Bigica, storia dell''umile guerriero' alla guida della Fiorentina Primavera
Emiliano Bigica, una vita immersa tra i ragazzi e per i ragazzi. Una carriera spesa a dare i consigli giusti. Sempre al fianco e mai al centro. “Coppa Italia? La voglia di vincere è tanta dopo 4 finali in due anni. Mi piacerebbe regalare una gioia alla città, ai tifosi e alla società”. Così parlava Emiliano prima della finale d’andata di Coppa Italia Primavera vinta dai viola per 2-0 contro il Torino.
Oggi quella gioia l'ha regalata davvero. Vittoria 2-1 e Tim Cup Primavera che si tinge di Viola grazie a lui e ai suoi ragazzi, da Vlahovic a Montiel.

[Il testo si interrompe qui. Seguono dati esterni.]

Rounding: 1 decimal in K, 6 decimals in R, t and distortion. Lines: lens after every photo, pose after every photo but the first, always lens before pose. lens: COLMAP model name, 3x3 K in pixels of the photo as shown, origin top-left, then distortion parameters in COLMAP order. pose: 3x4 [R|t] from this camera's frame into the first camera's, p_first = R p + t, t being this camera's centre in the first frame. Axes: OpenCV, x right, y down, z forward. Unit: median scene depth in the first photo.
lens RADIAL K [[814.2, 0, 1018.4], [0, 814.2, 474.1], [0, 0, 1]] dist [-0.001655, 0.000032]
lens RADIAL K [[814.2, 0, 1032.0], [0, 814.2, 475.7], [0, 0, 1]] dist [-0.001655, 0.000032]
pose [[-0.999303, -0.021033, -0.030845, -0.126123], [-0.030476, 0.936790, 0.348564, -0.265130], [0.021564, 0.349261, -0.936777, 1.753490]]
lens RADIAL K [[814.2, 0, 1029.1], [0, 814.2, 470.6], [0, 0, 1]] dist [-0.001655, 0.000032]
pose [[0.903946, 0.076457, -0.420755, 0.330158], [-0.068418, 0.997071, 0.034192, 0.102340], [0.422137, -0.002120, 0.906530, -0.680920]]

La sua voce piena di carisma ha sempre trasmesso serenità all’ambiente e questa è la conquista che aspettava, lui che solo pochi giorni fa era un'ipotesi per la panchina della prima squadra dopo le dimissioni di Pioli.
Carisma e semplicità, due doti che Bigica si porta dietro da quando era un calciatore. Nella stagione 1993/1994 non ha alcuna paura a indossare la fascia da capitano del suo Bari a soli 20 anni, al cospetto di giocatori molto più esperti come Pedone, Protti, Tovalieri, Amoruso e Gautieri. Tutti però capiscono che quel ragazzino ha qualcosa dentro. Dimostra di avere grande personalità, che gli permette di comandare il gioco dei pugliesi a centrocampo trascinandoli fino alla promozione in Serie A. Una vita da mediano, la canzone di Ligabue sembra stata scritta apposta per lui. Anche suo fratello Claudio, che in quel periodo fa il portiere, ascolta i suoi consigli quasi fosse un vate. I suoi compagni lo ricordano prodigo nell’aiutare, ma anche deciso nel rimproverare. La sua leadership e il suo senso del gruppo convince anche Cesare Maldini, allora allenatore della Nazionale Under 21, ad affidargli la fascia per l’Europeo.

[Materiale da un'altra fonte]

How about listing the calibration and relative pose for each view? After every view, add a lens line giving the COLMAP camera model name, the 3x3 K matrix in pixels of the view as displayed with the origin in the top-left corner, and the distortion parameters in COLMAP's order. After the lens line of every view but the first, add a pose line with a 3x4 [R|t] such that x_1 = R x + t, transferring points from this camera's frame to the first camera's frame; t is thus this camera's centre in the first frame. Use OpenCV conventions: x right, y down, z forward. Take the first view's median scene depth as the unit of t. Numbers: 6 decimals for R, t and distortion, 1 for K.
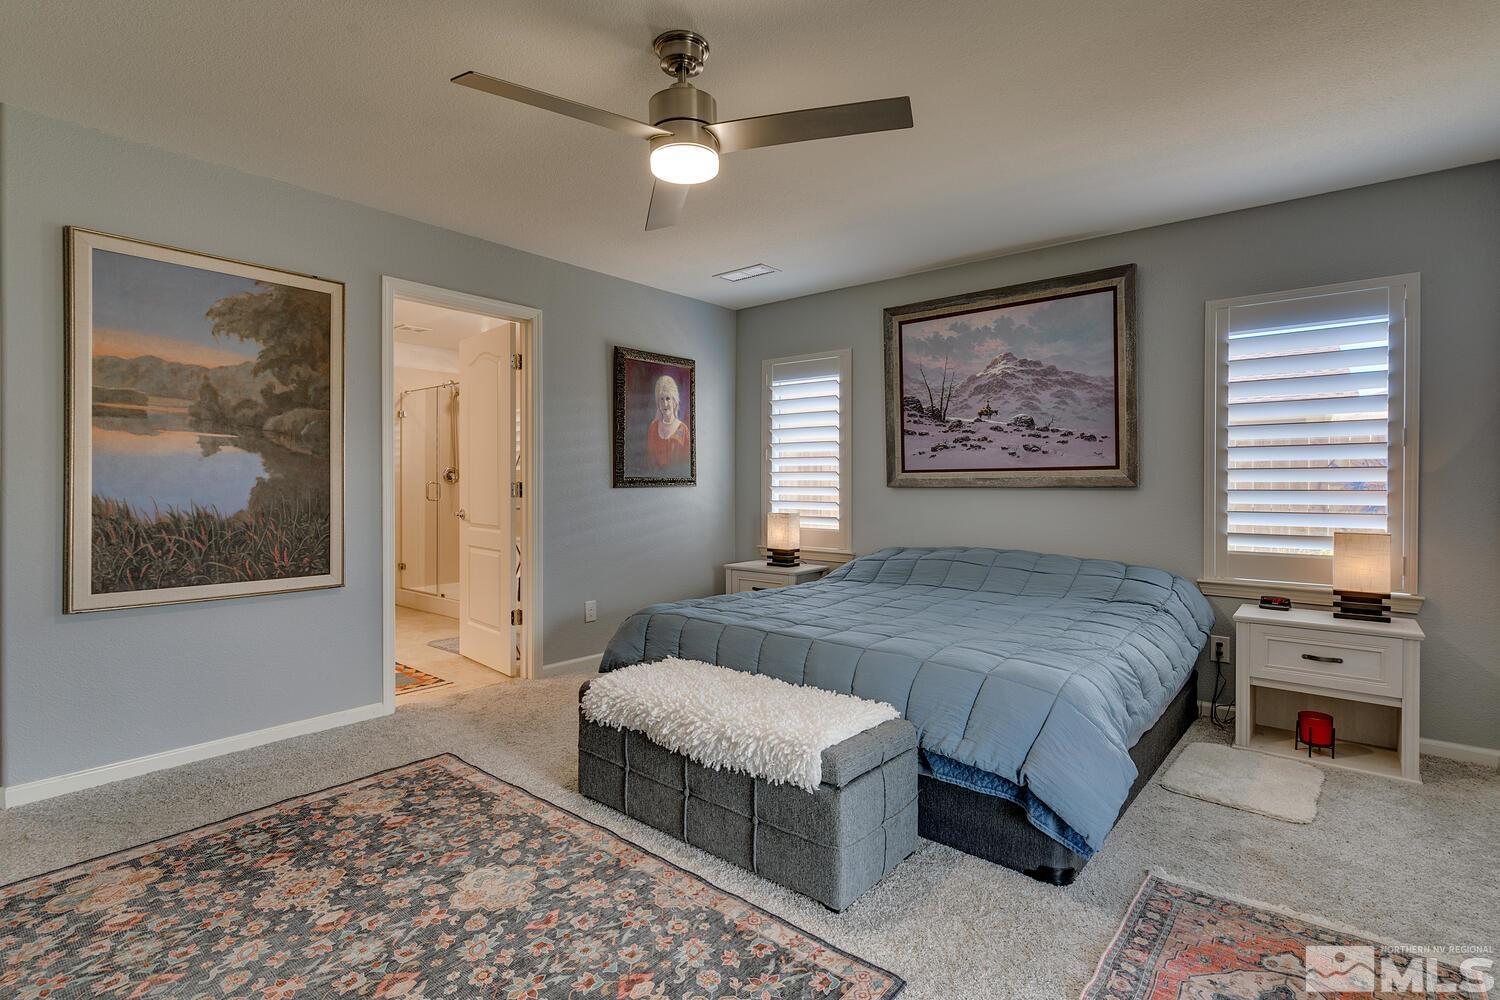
lens RADIAL K [[730.3, 0, 747.8], [0, 730.3, 474.1], [0, 0, 1]] dist [0.001735, -0.000636]
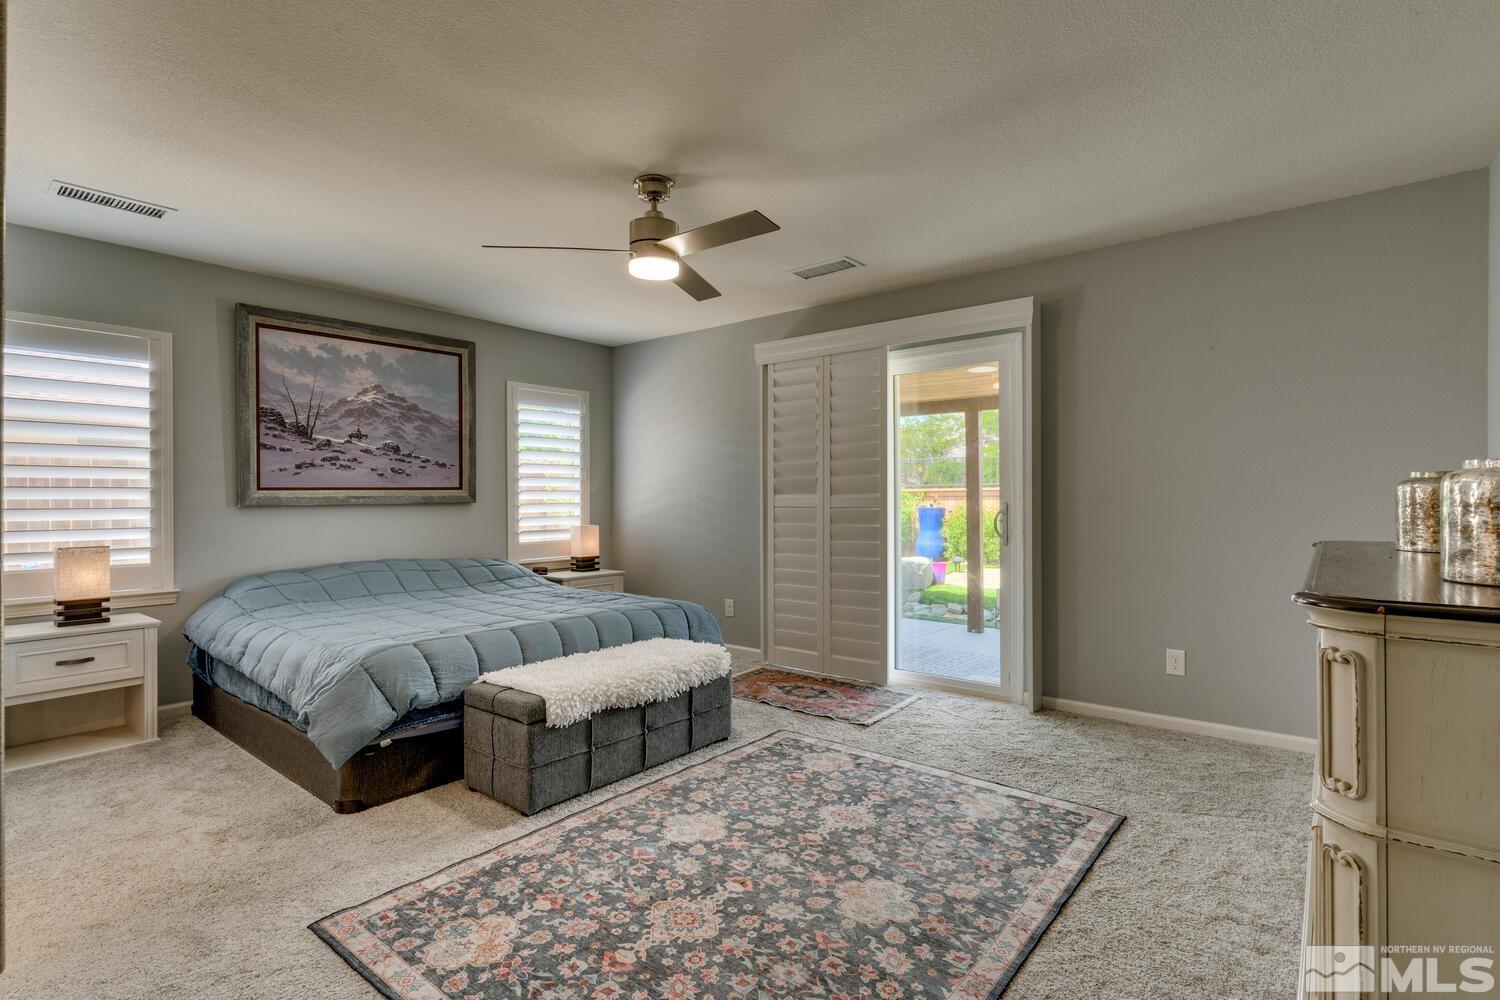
lens RADIAL K [[730.3, 0, 747.8], [0, 730.3, 474.1], [0, 0, 1]] dist [0.001735, -0.000636]
pose [[-0.020383, 0.029734, 0.999350, -0.896344], [-0.007521, 0.999525, -0.029893, 0.000562], [-0.999764, -0.008125, -0.020150, 0.524655]]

Risultato? L’Italia sconfigge il Portogallo in finale ed Emiliano alza la Coppa circondato da Filippo Inzaghi, Fabio Cannavaro e Christian Vieri tra gli altri. Non proprio dei giocatori qualsiasi. Emiliano non è solo un capitano “sulla carta”, ma un vero e proprio riferimento. Una stella che cerca di brillare il meno possibile per non prendersi tutta la scena. La fascia non gli pesa, è solo motivo di orgoglio e un pretesto per incitare ancora di più i compagni che corrono accanto a lui. Un lottatore nato, quello che, dopo le pagine indelebili scritte con il suo Bari, passa a malincuore alla Fiorentina, dove dopo un buon avvio fa perdere le proprie tracce. I tifosi viola si interrogano su come si pronunci il suo cognome più che disquisire sulle sue giocate. Finisce poi al Napoli dove la sfortuna bussa prepotente alla sua porta: crociato rotto e inizio del declino della carriera da calciatore. Ma la fine di questa storia permette un nuovo inizio, altrettanto pieno di soddisfazioni. Perchè un guerriero come lui non si può arrendere. E non può lasciar perdere il calcio, ragione di vita.
Emiliano trasferisce la leadership e la personalità che mostrava in campo appena fuori dal terreno di gioco, intraprendendo la carriera da allenatore. Comincia dai giovani allievi del Novara passando poi al Vigevano in serie D e al Verbania in Eccellenza. Durante queste esperienze dà il massimo, capendo di non poter fare a meno di stare in mezzo ai giovani per trasmettere loro insegnamenti e consigli, proprio come faceva da giocatore. Dopo essersi seduto sulla panchina degli allievi nazionali dell’Empoli e della Nazionale Under17 nel 2017 approda alla Fiorentina Primavera, dove ha inizio la storia che porta fino al titolo di questa sera che inevitabilmente porta anche la sua firma.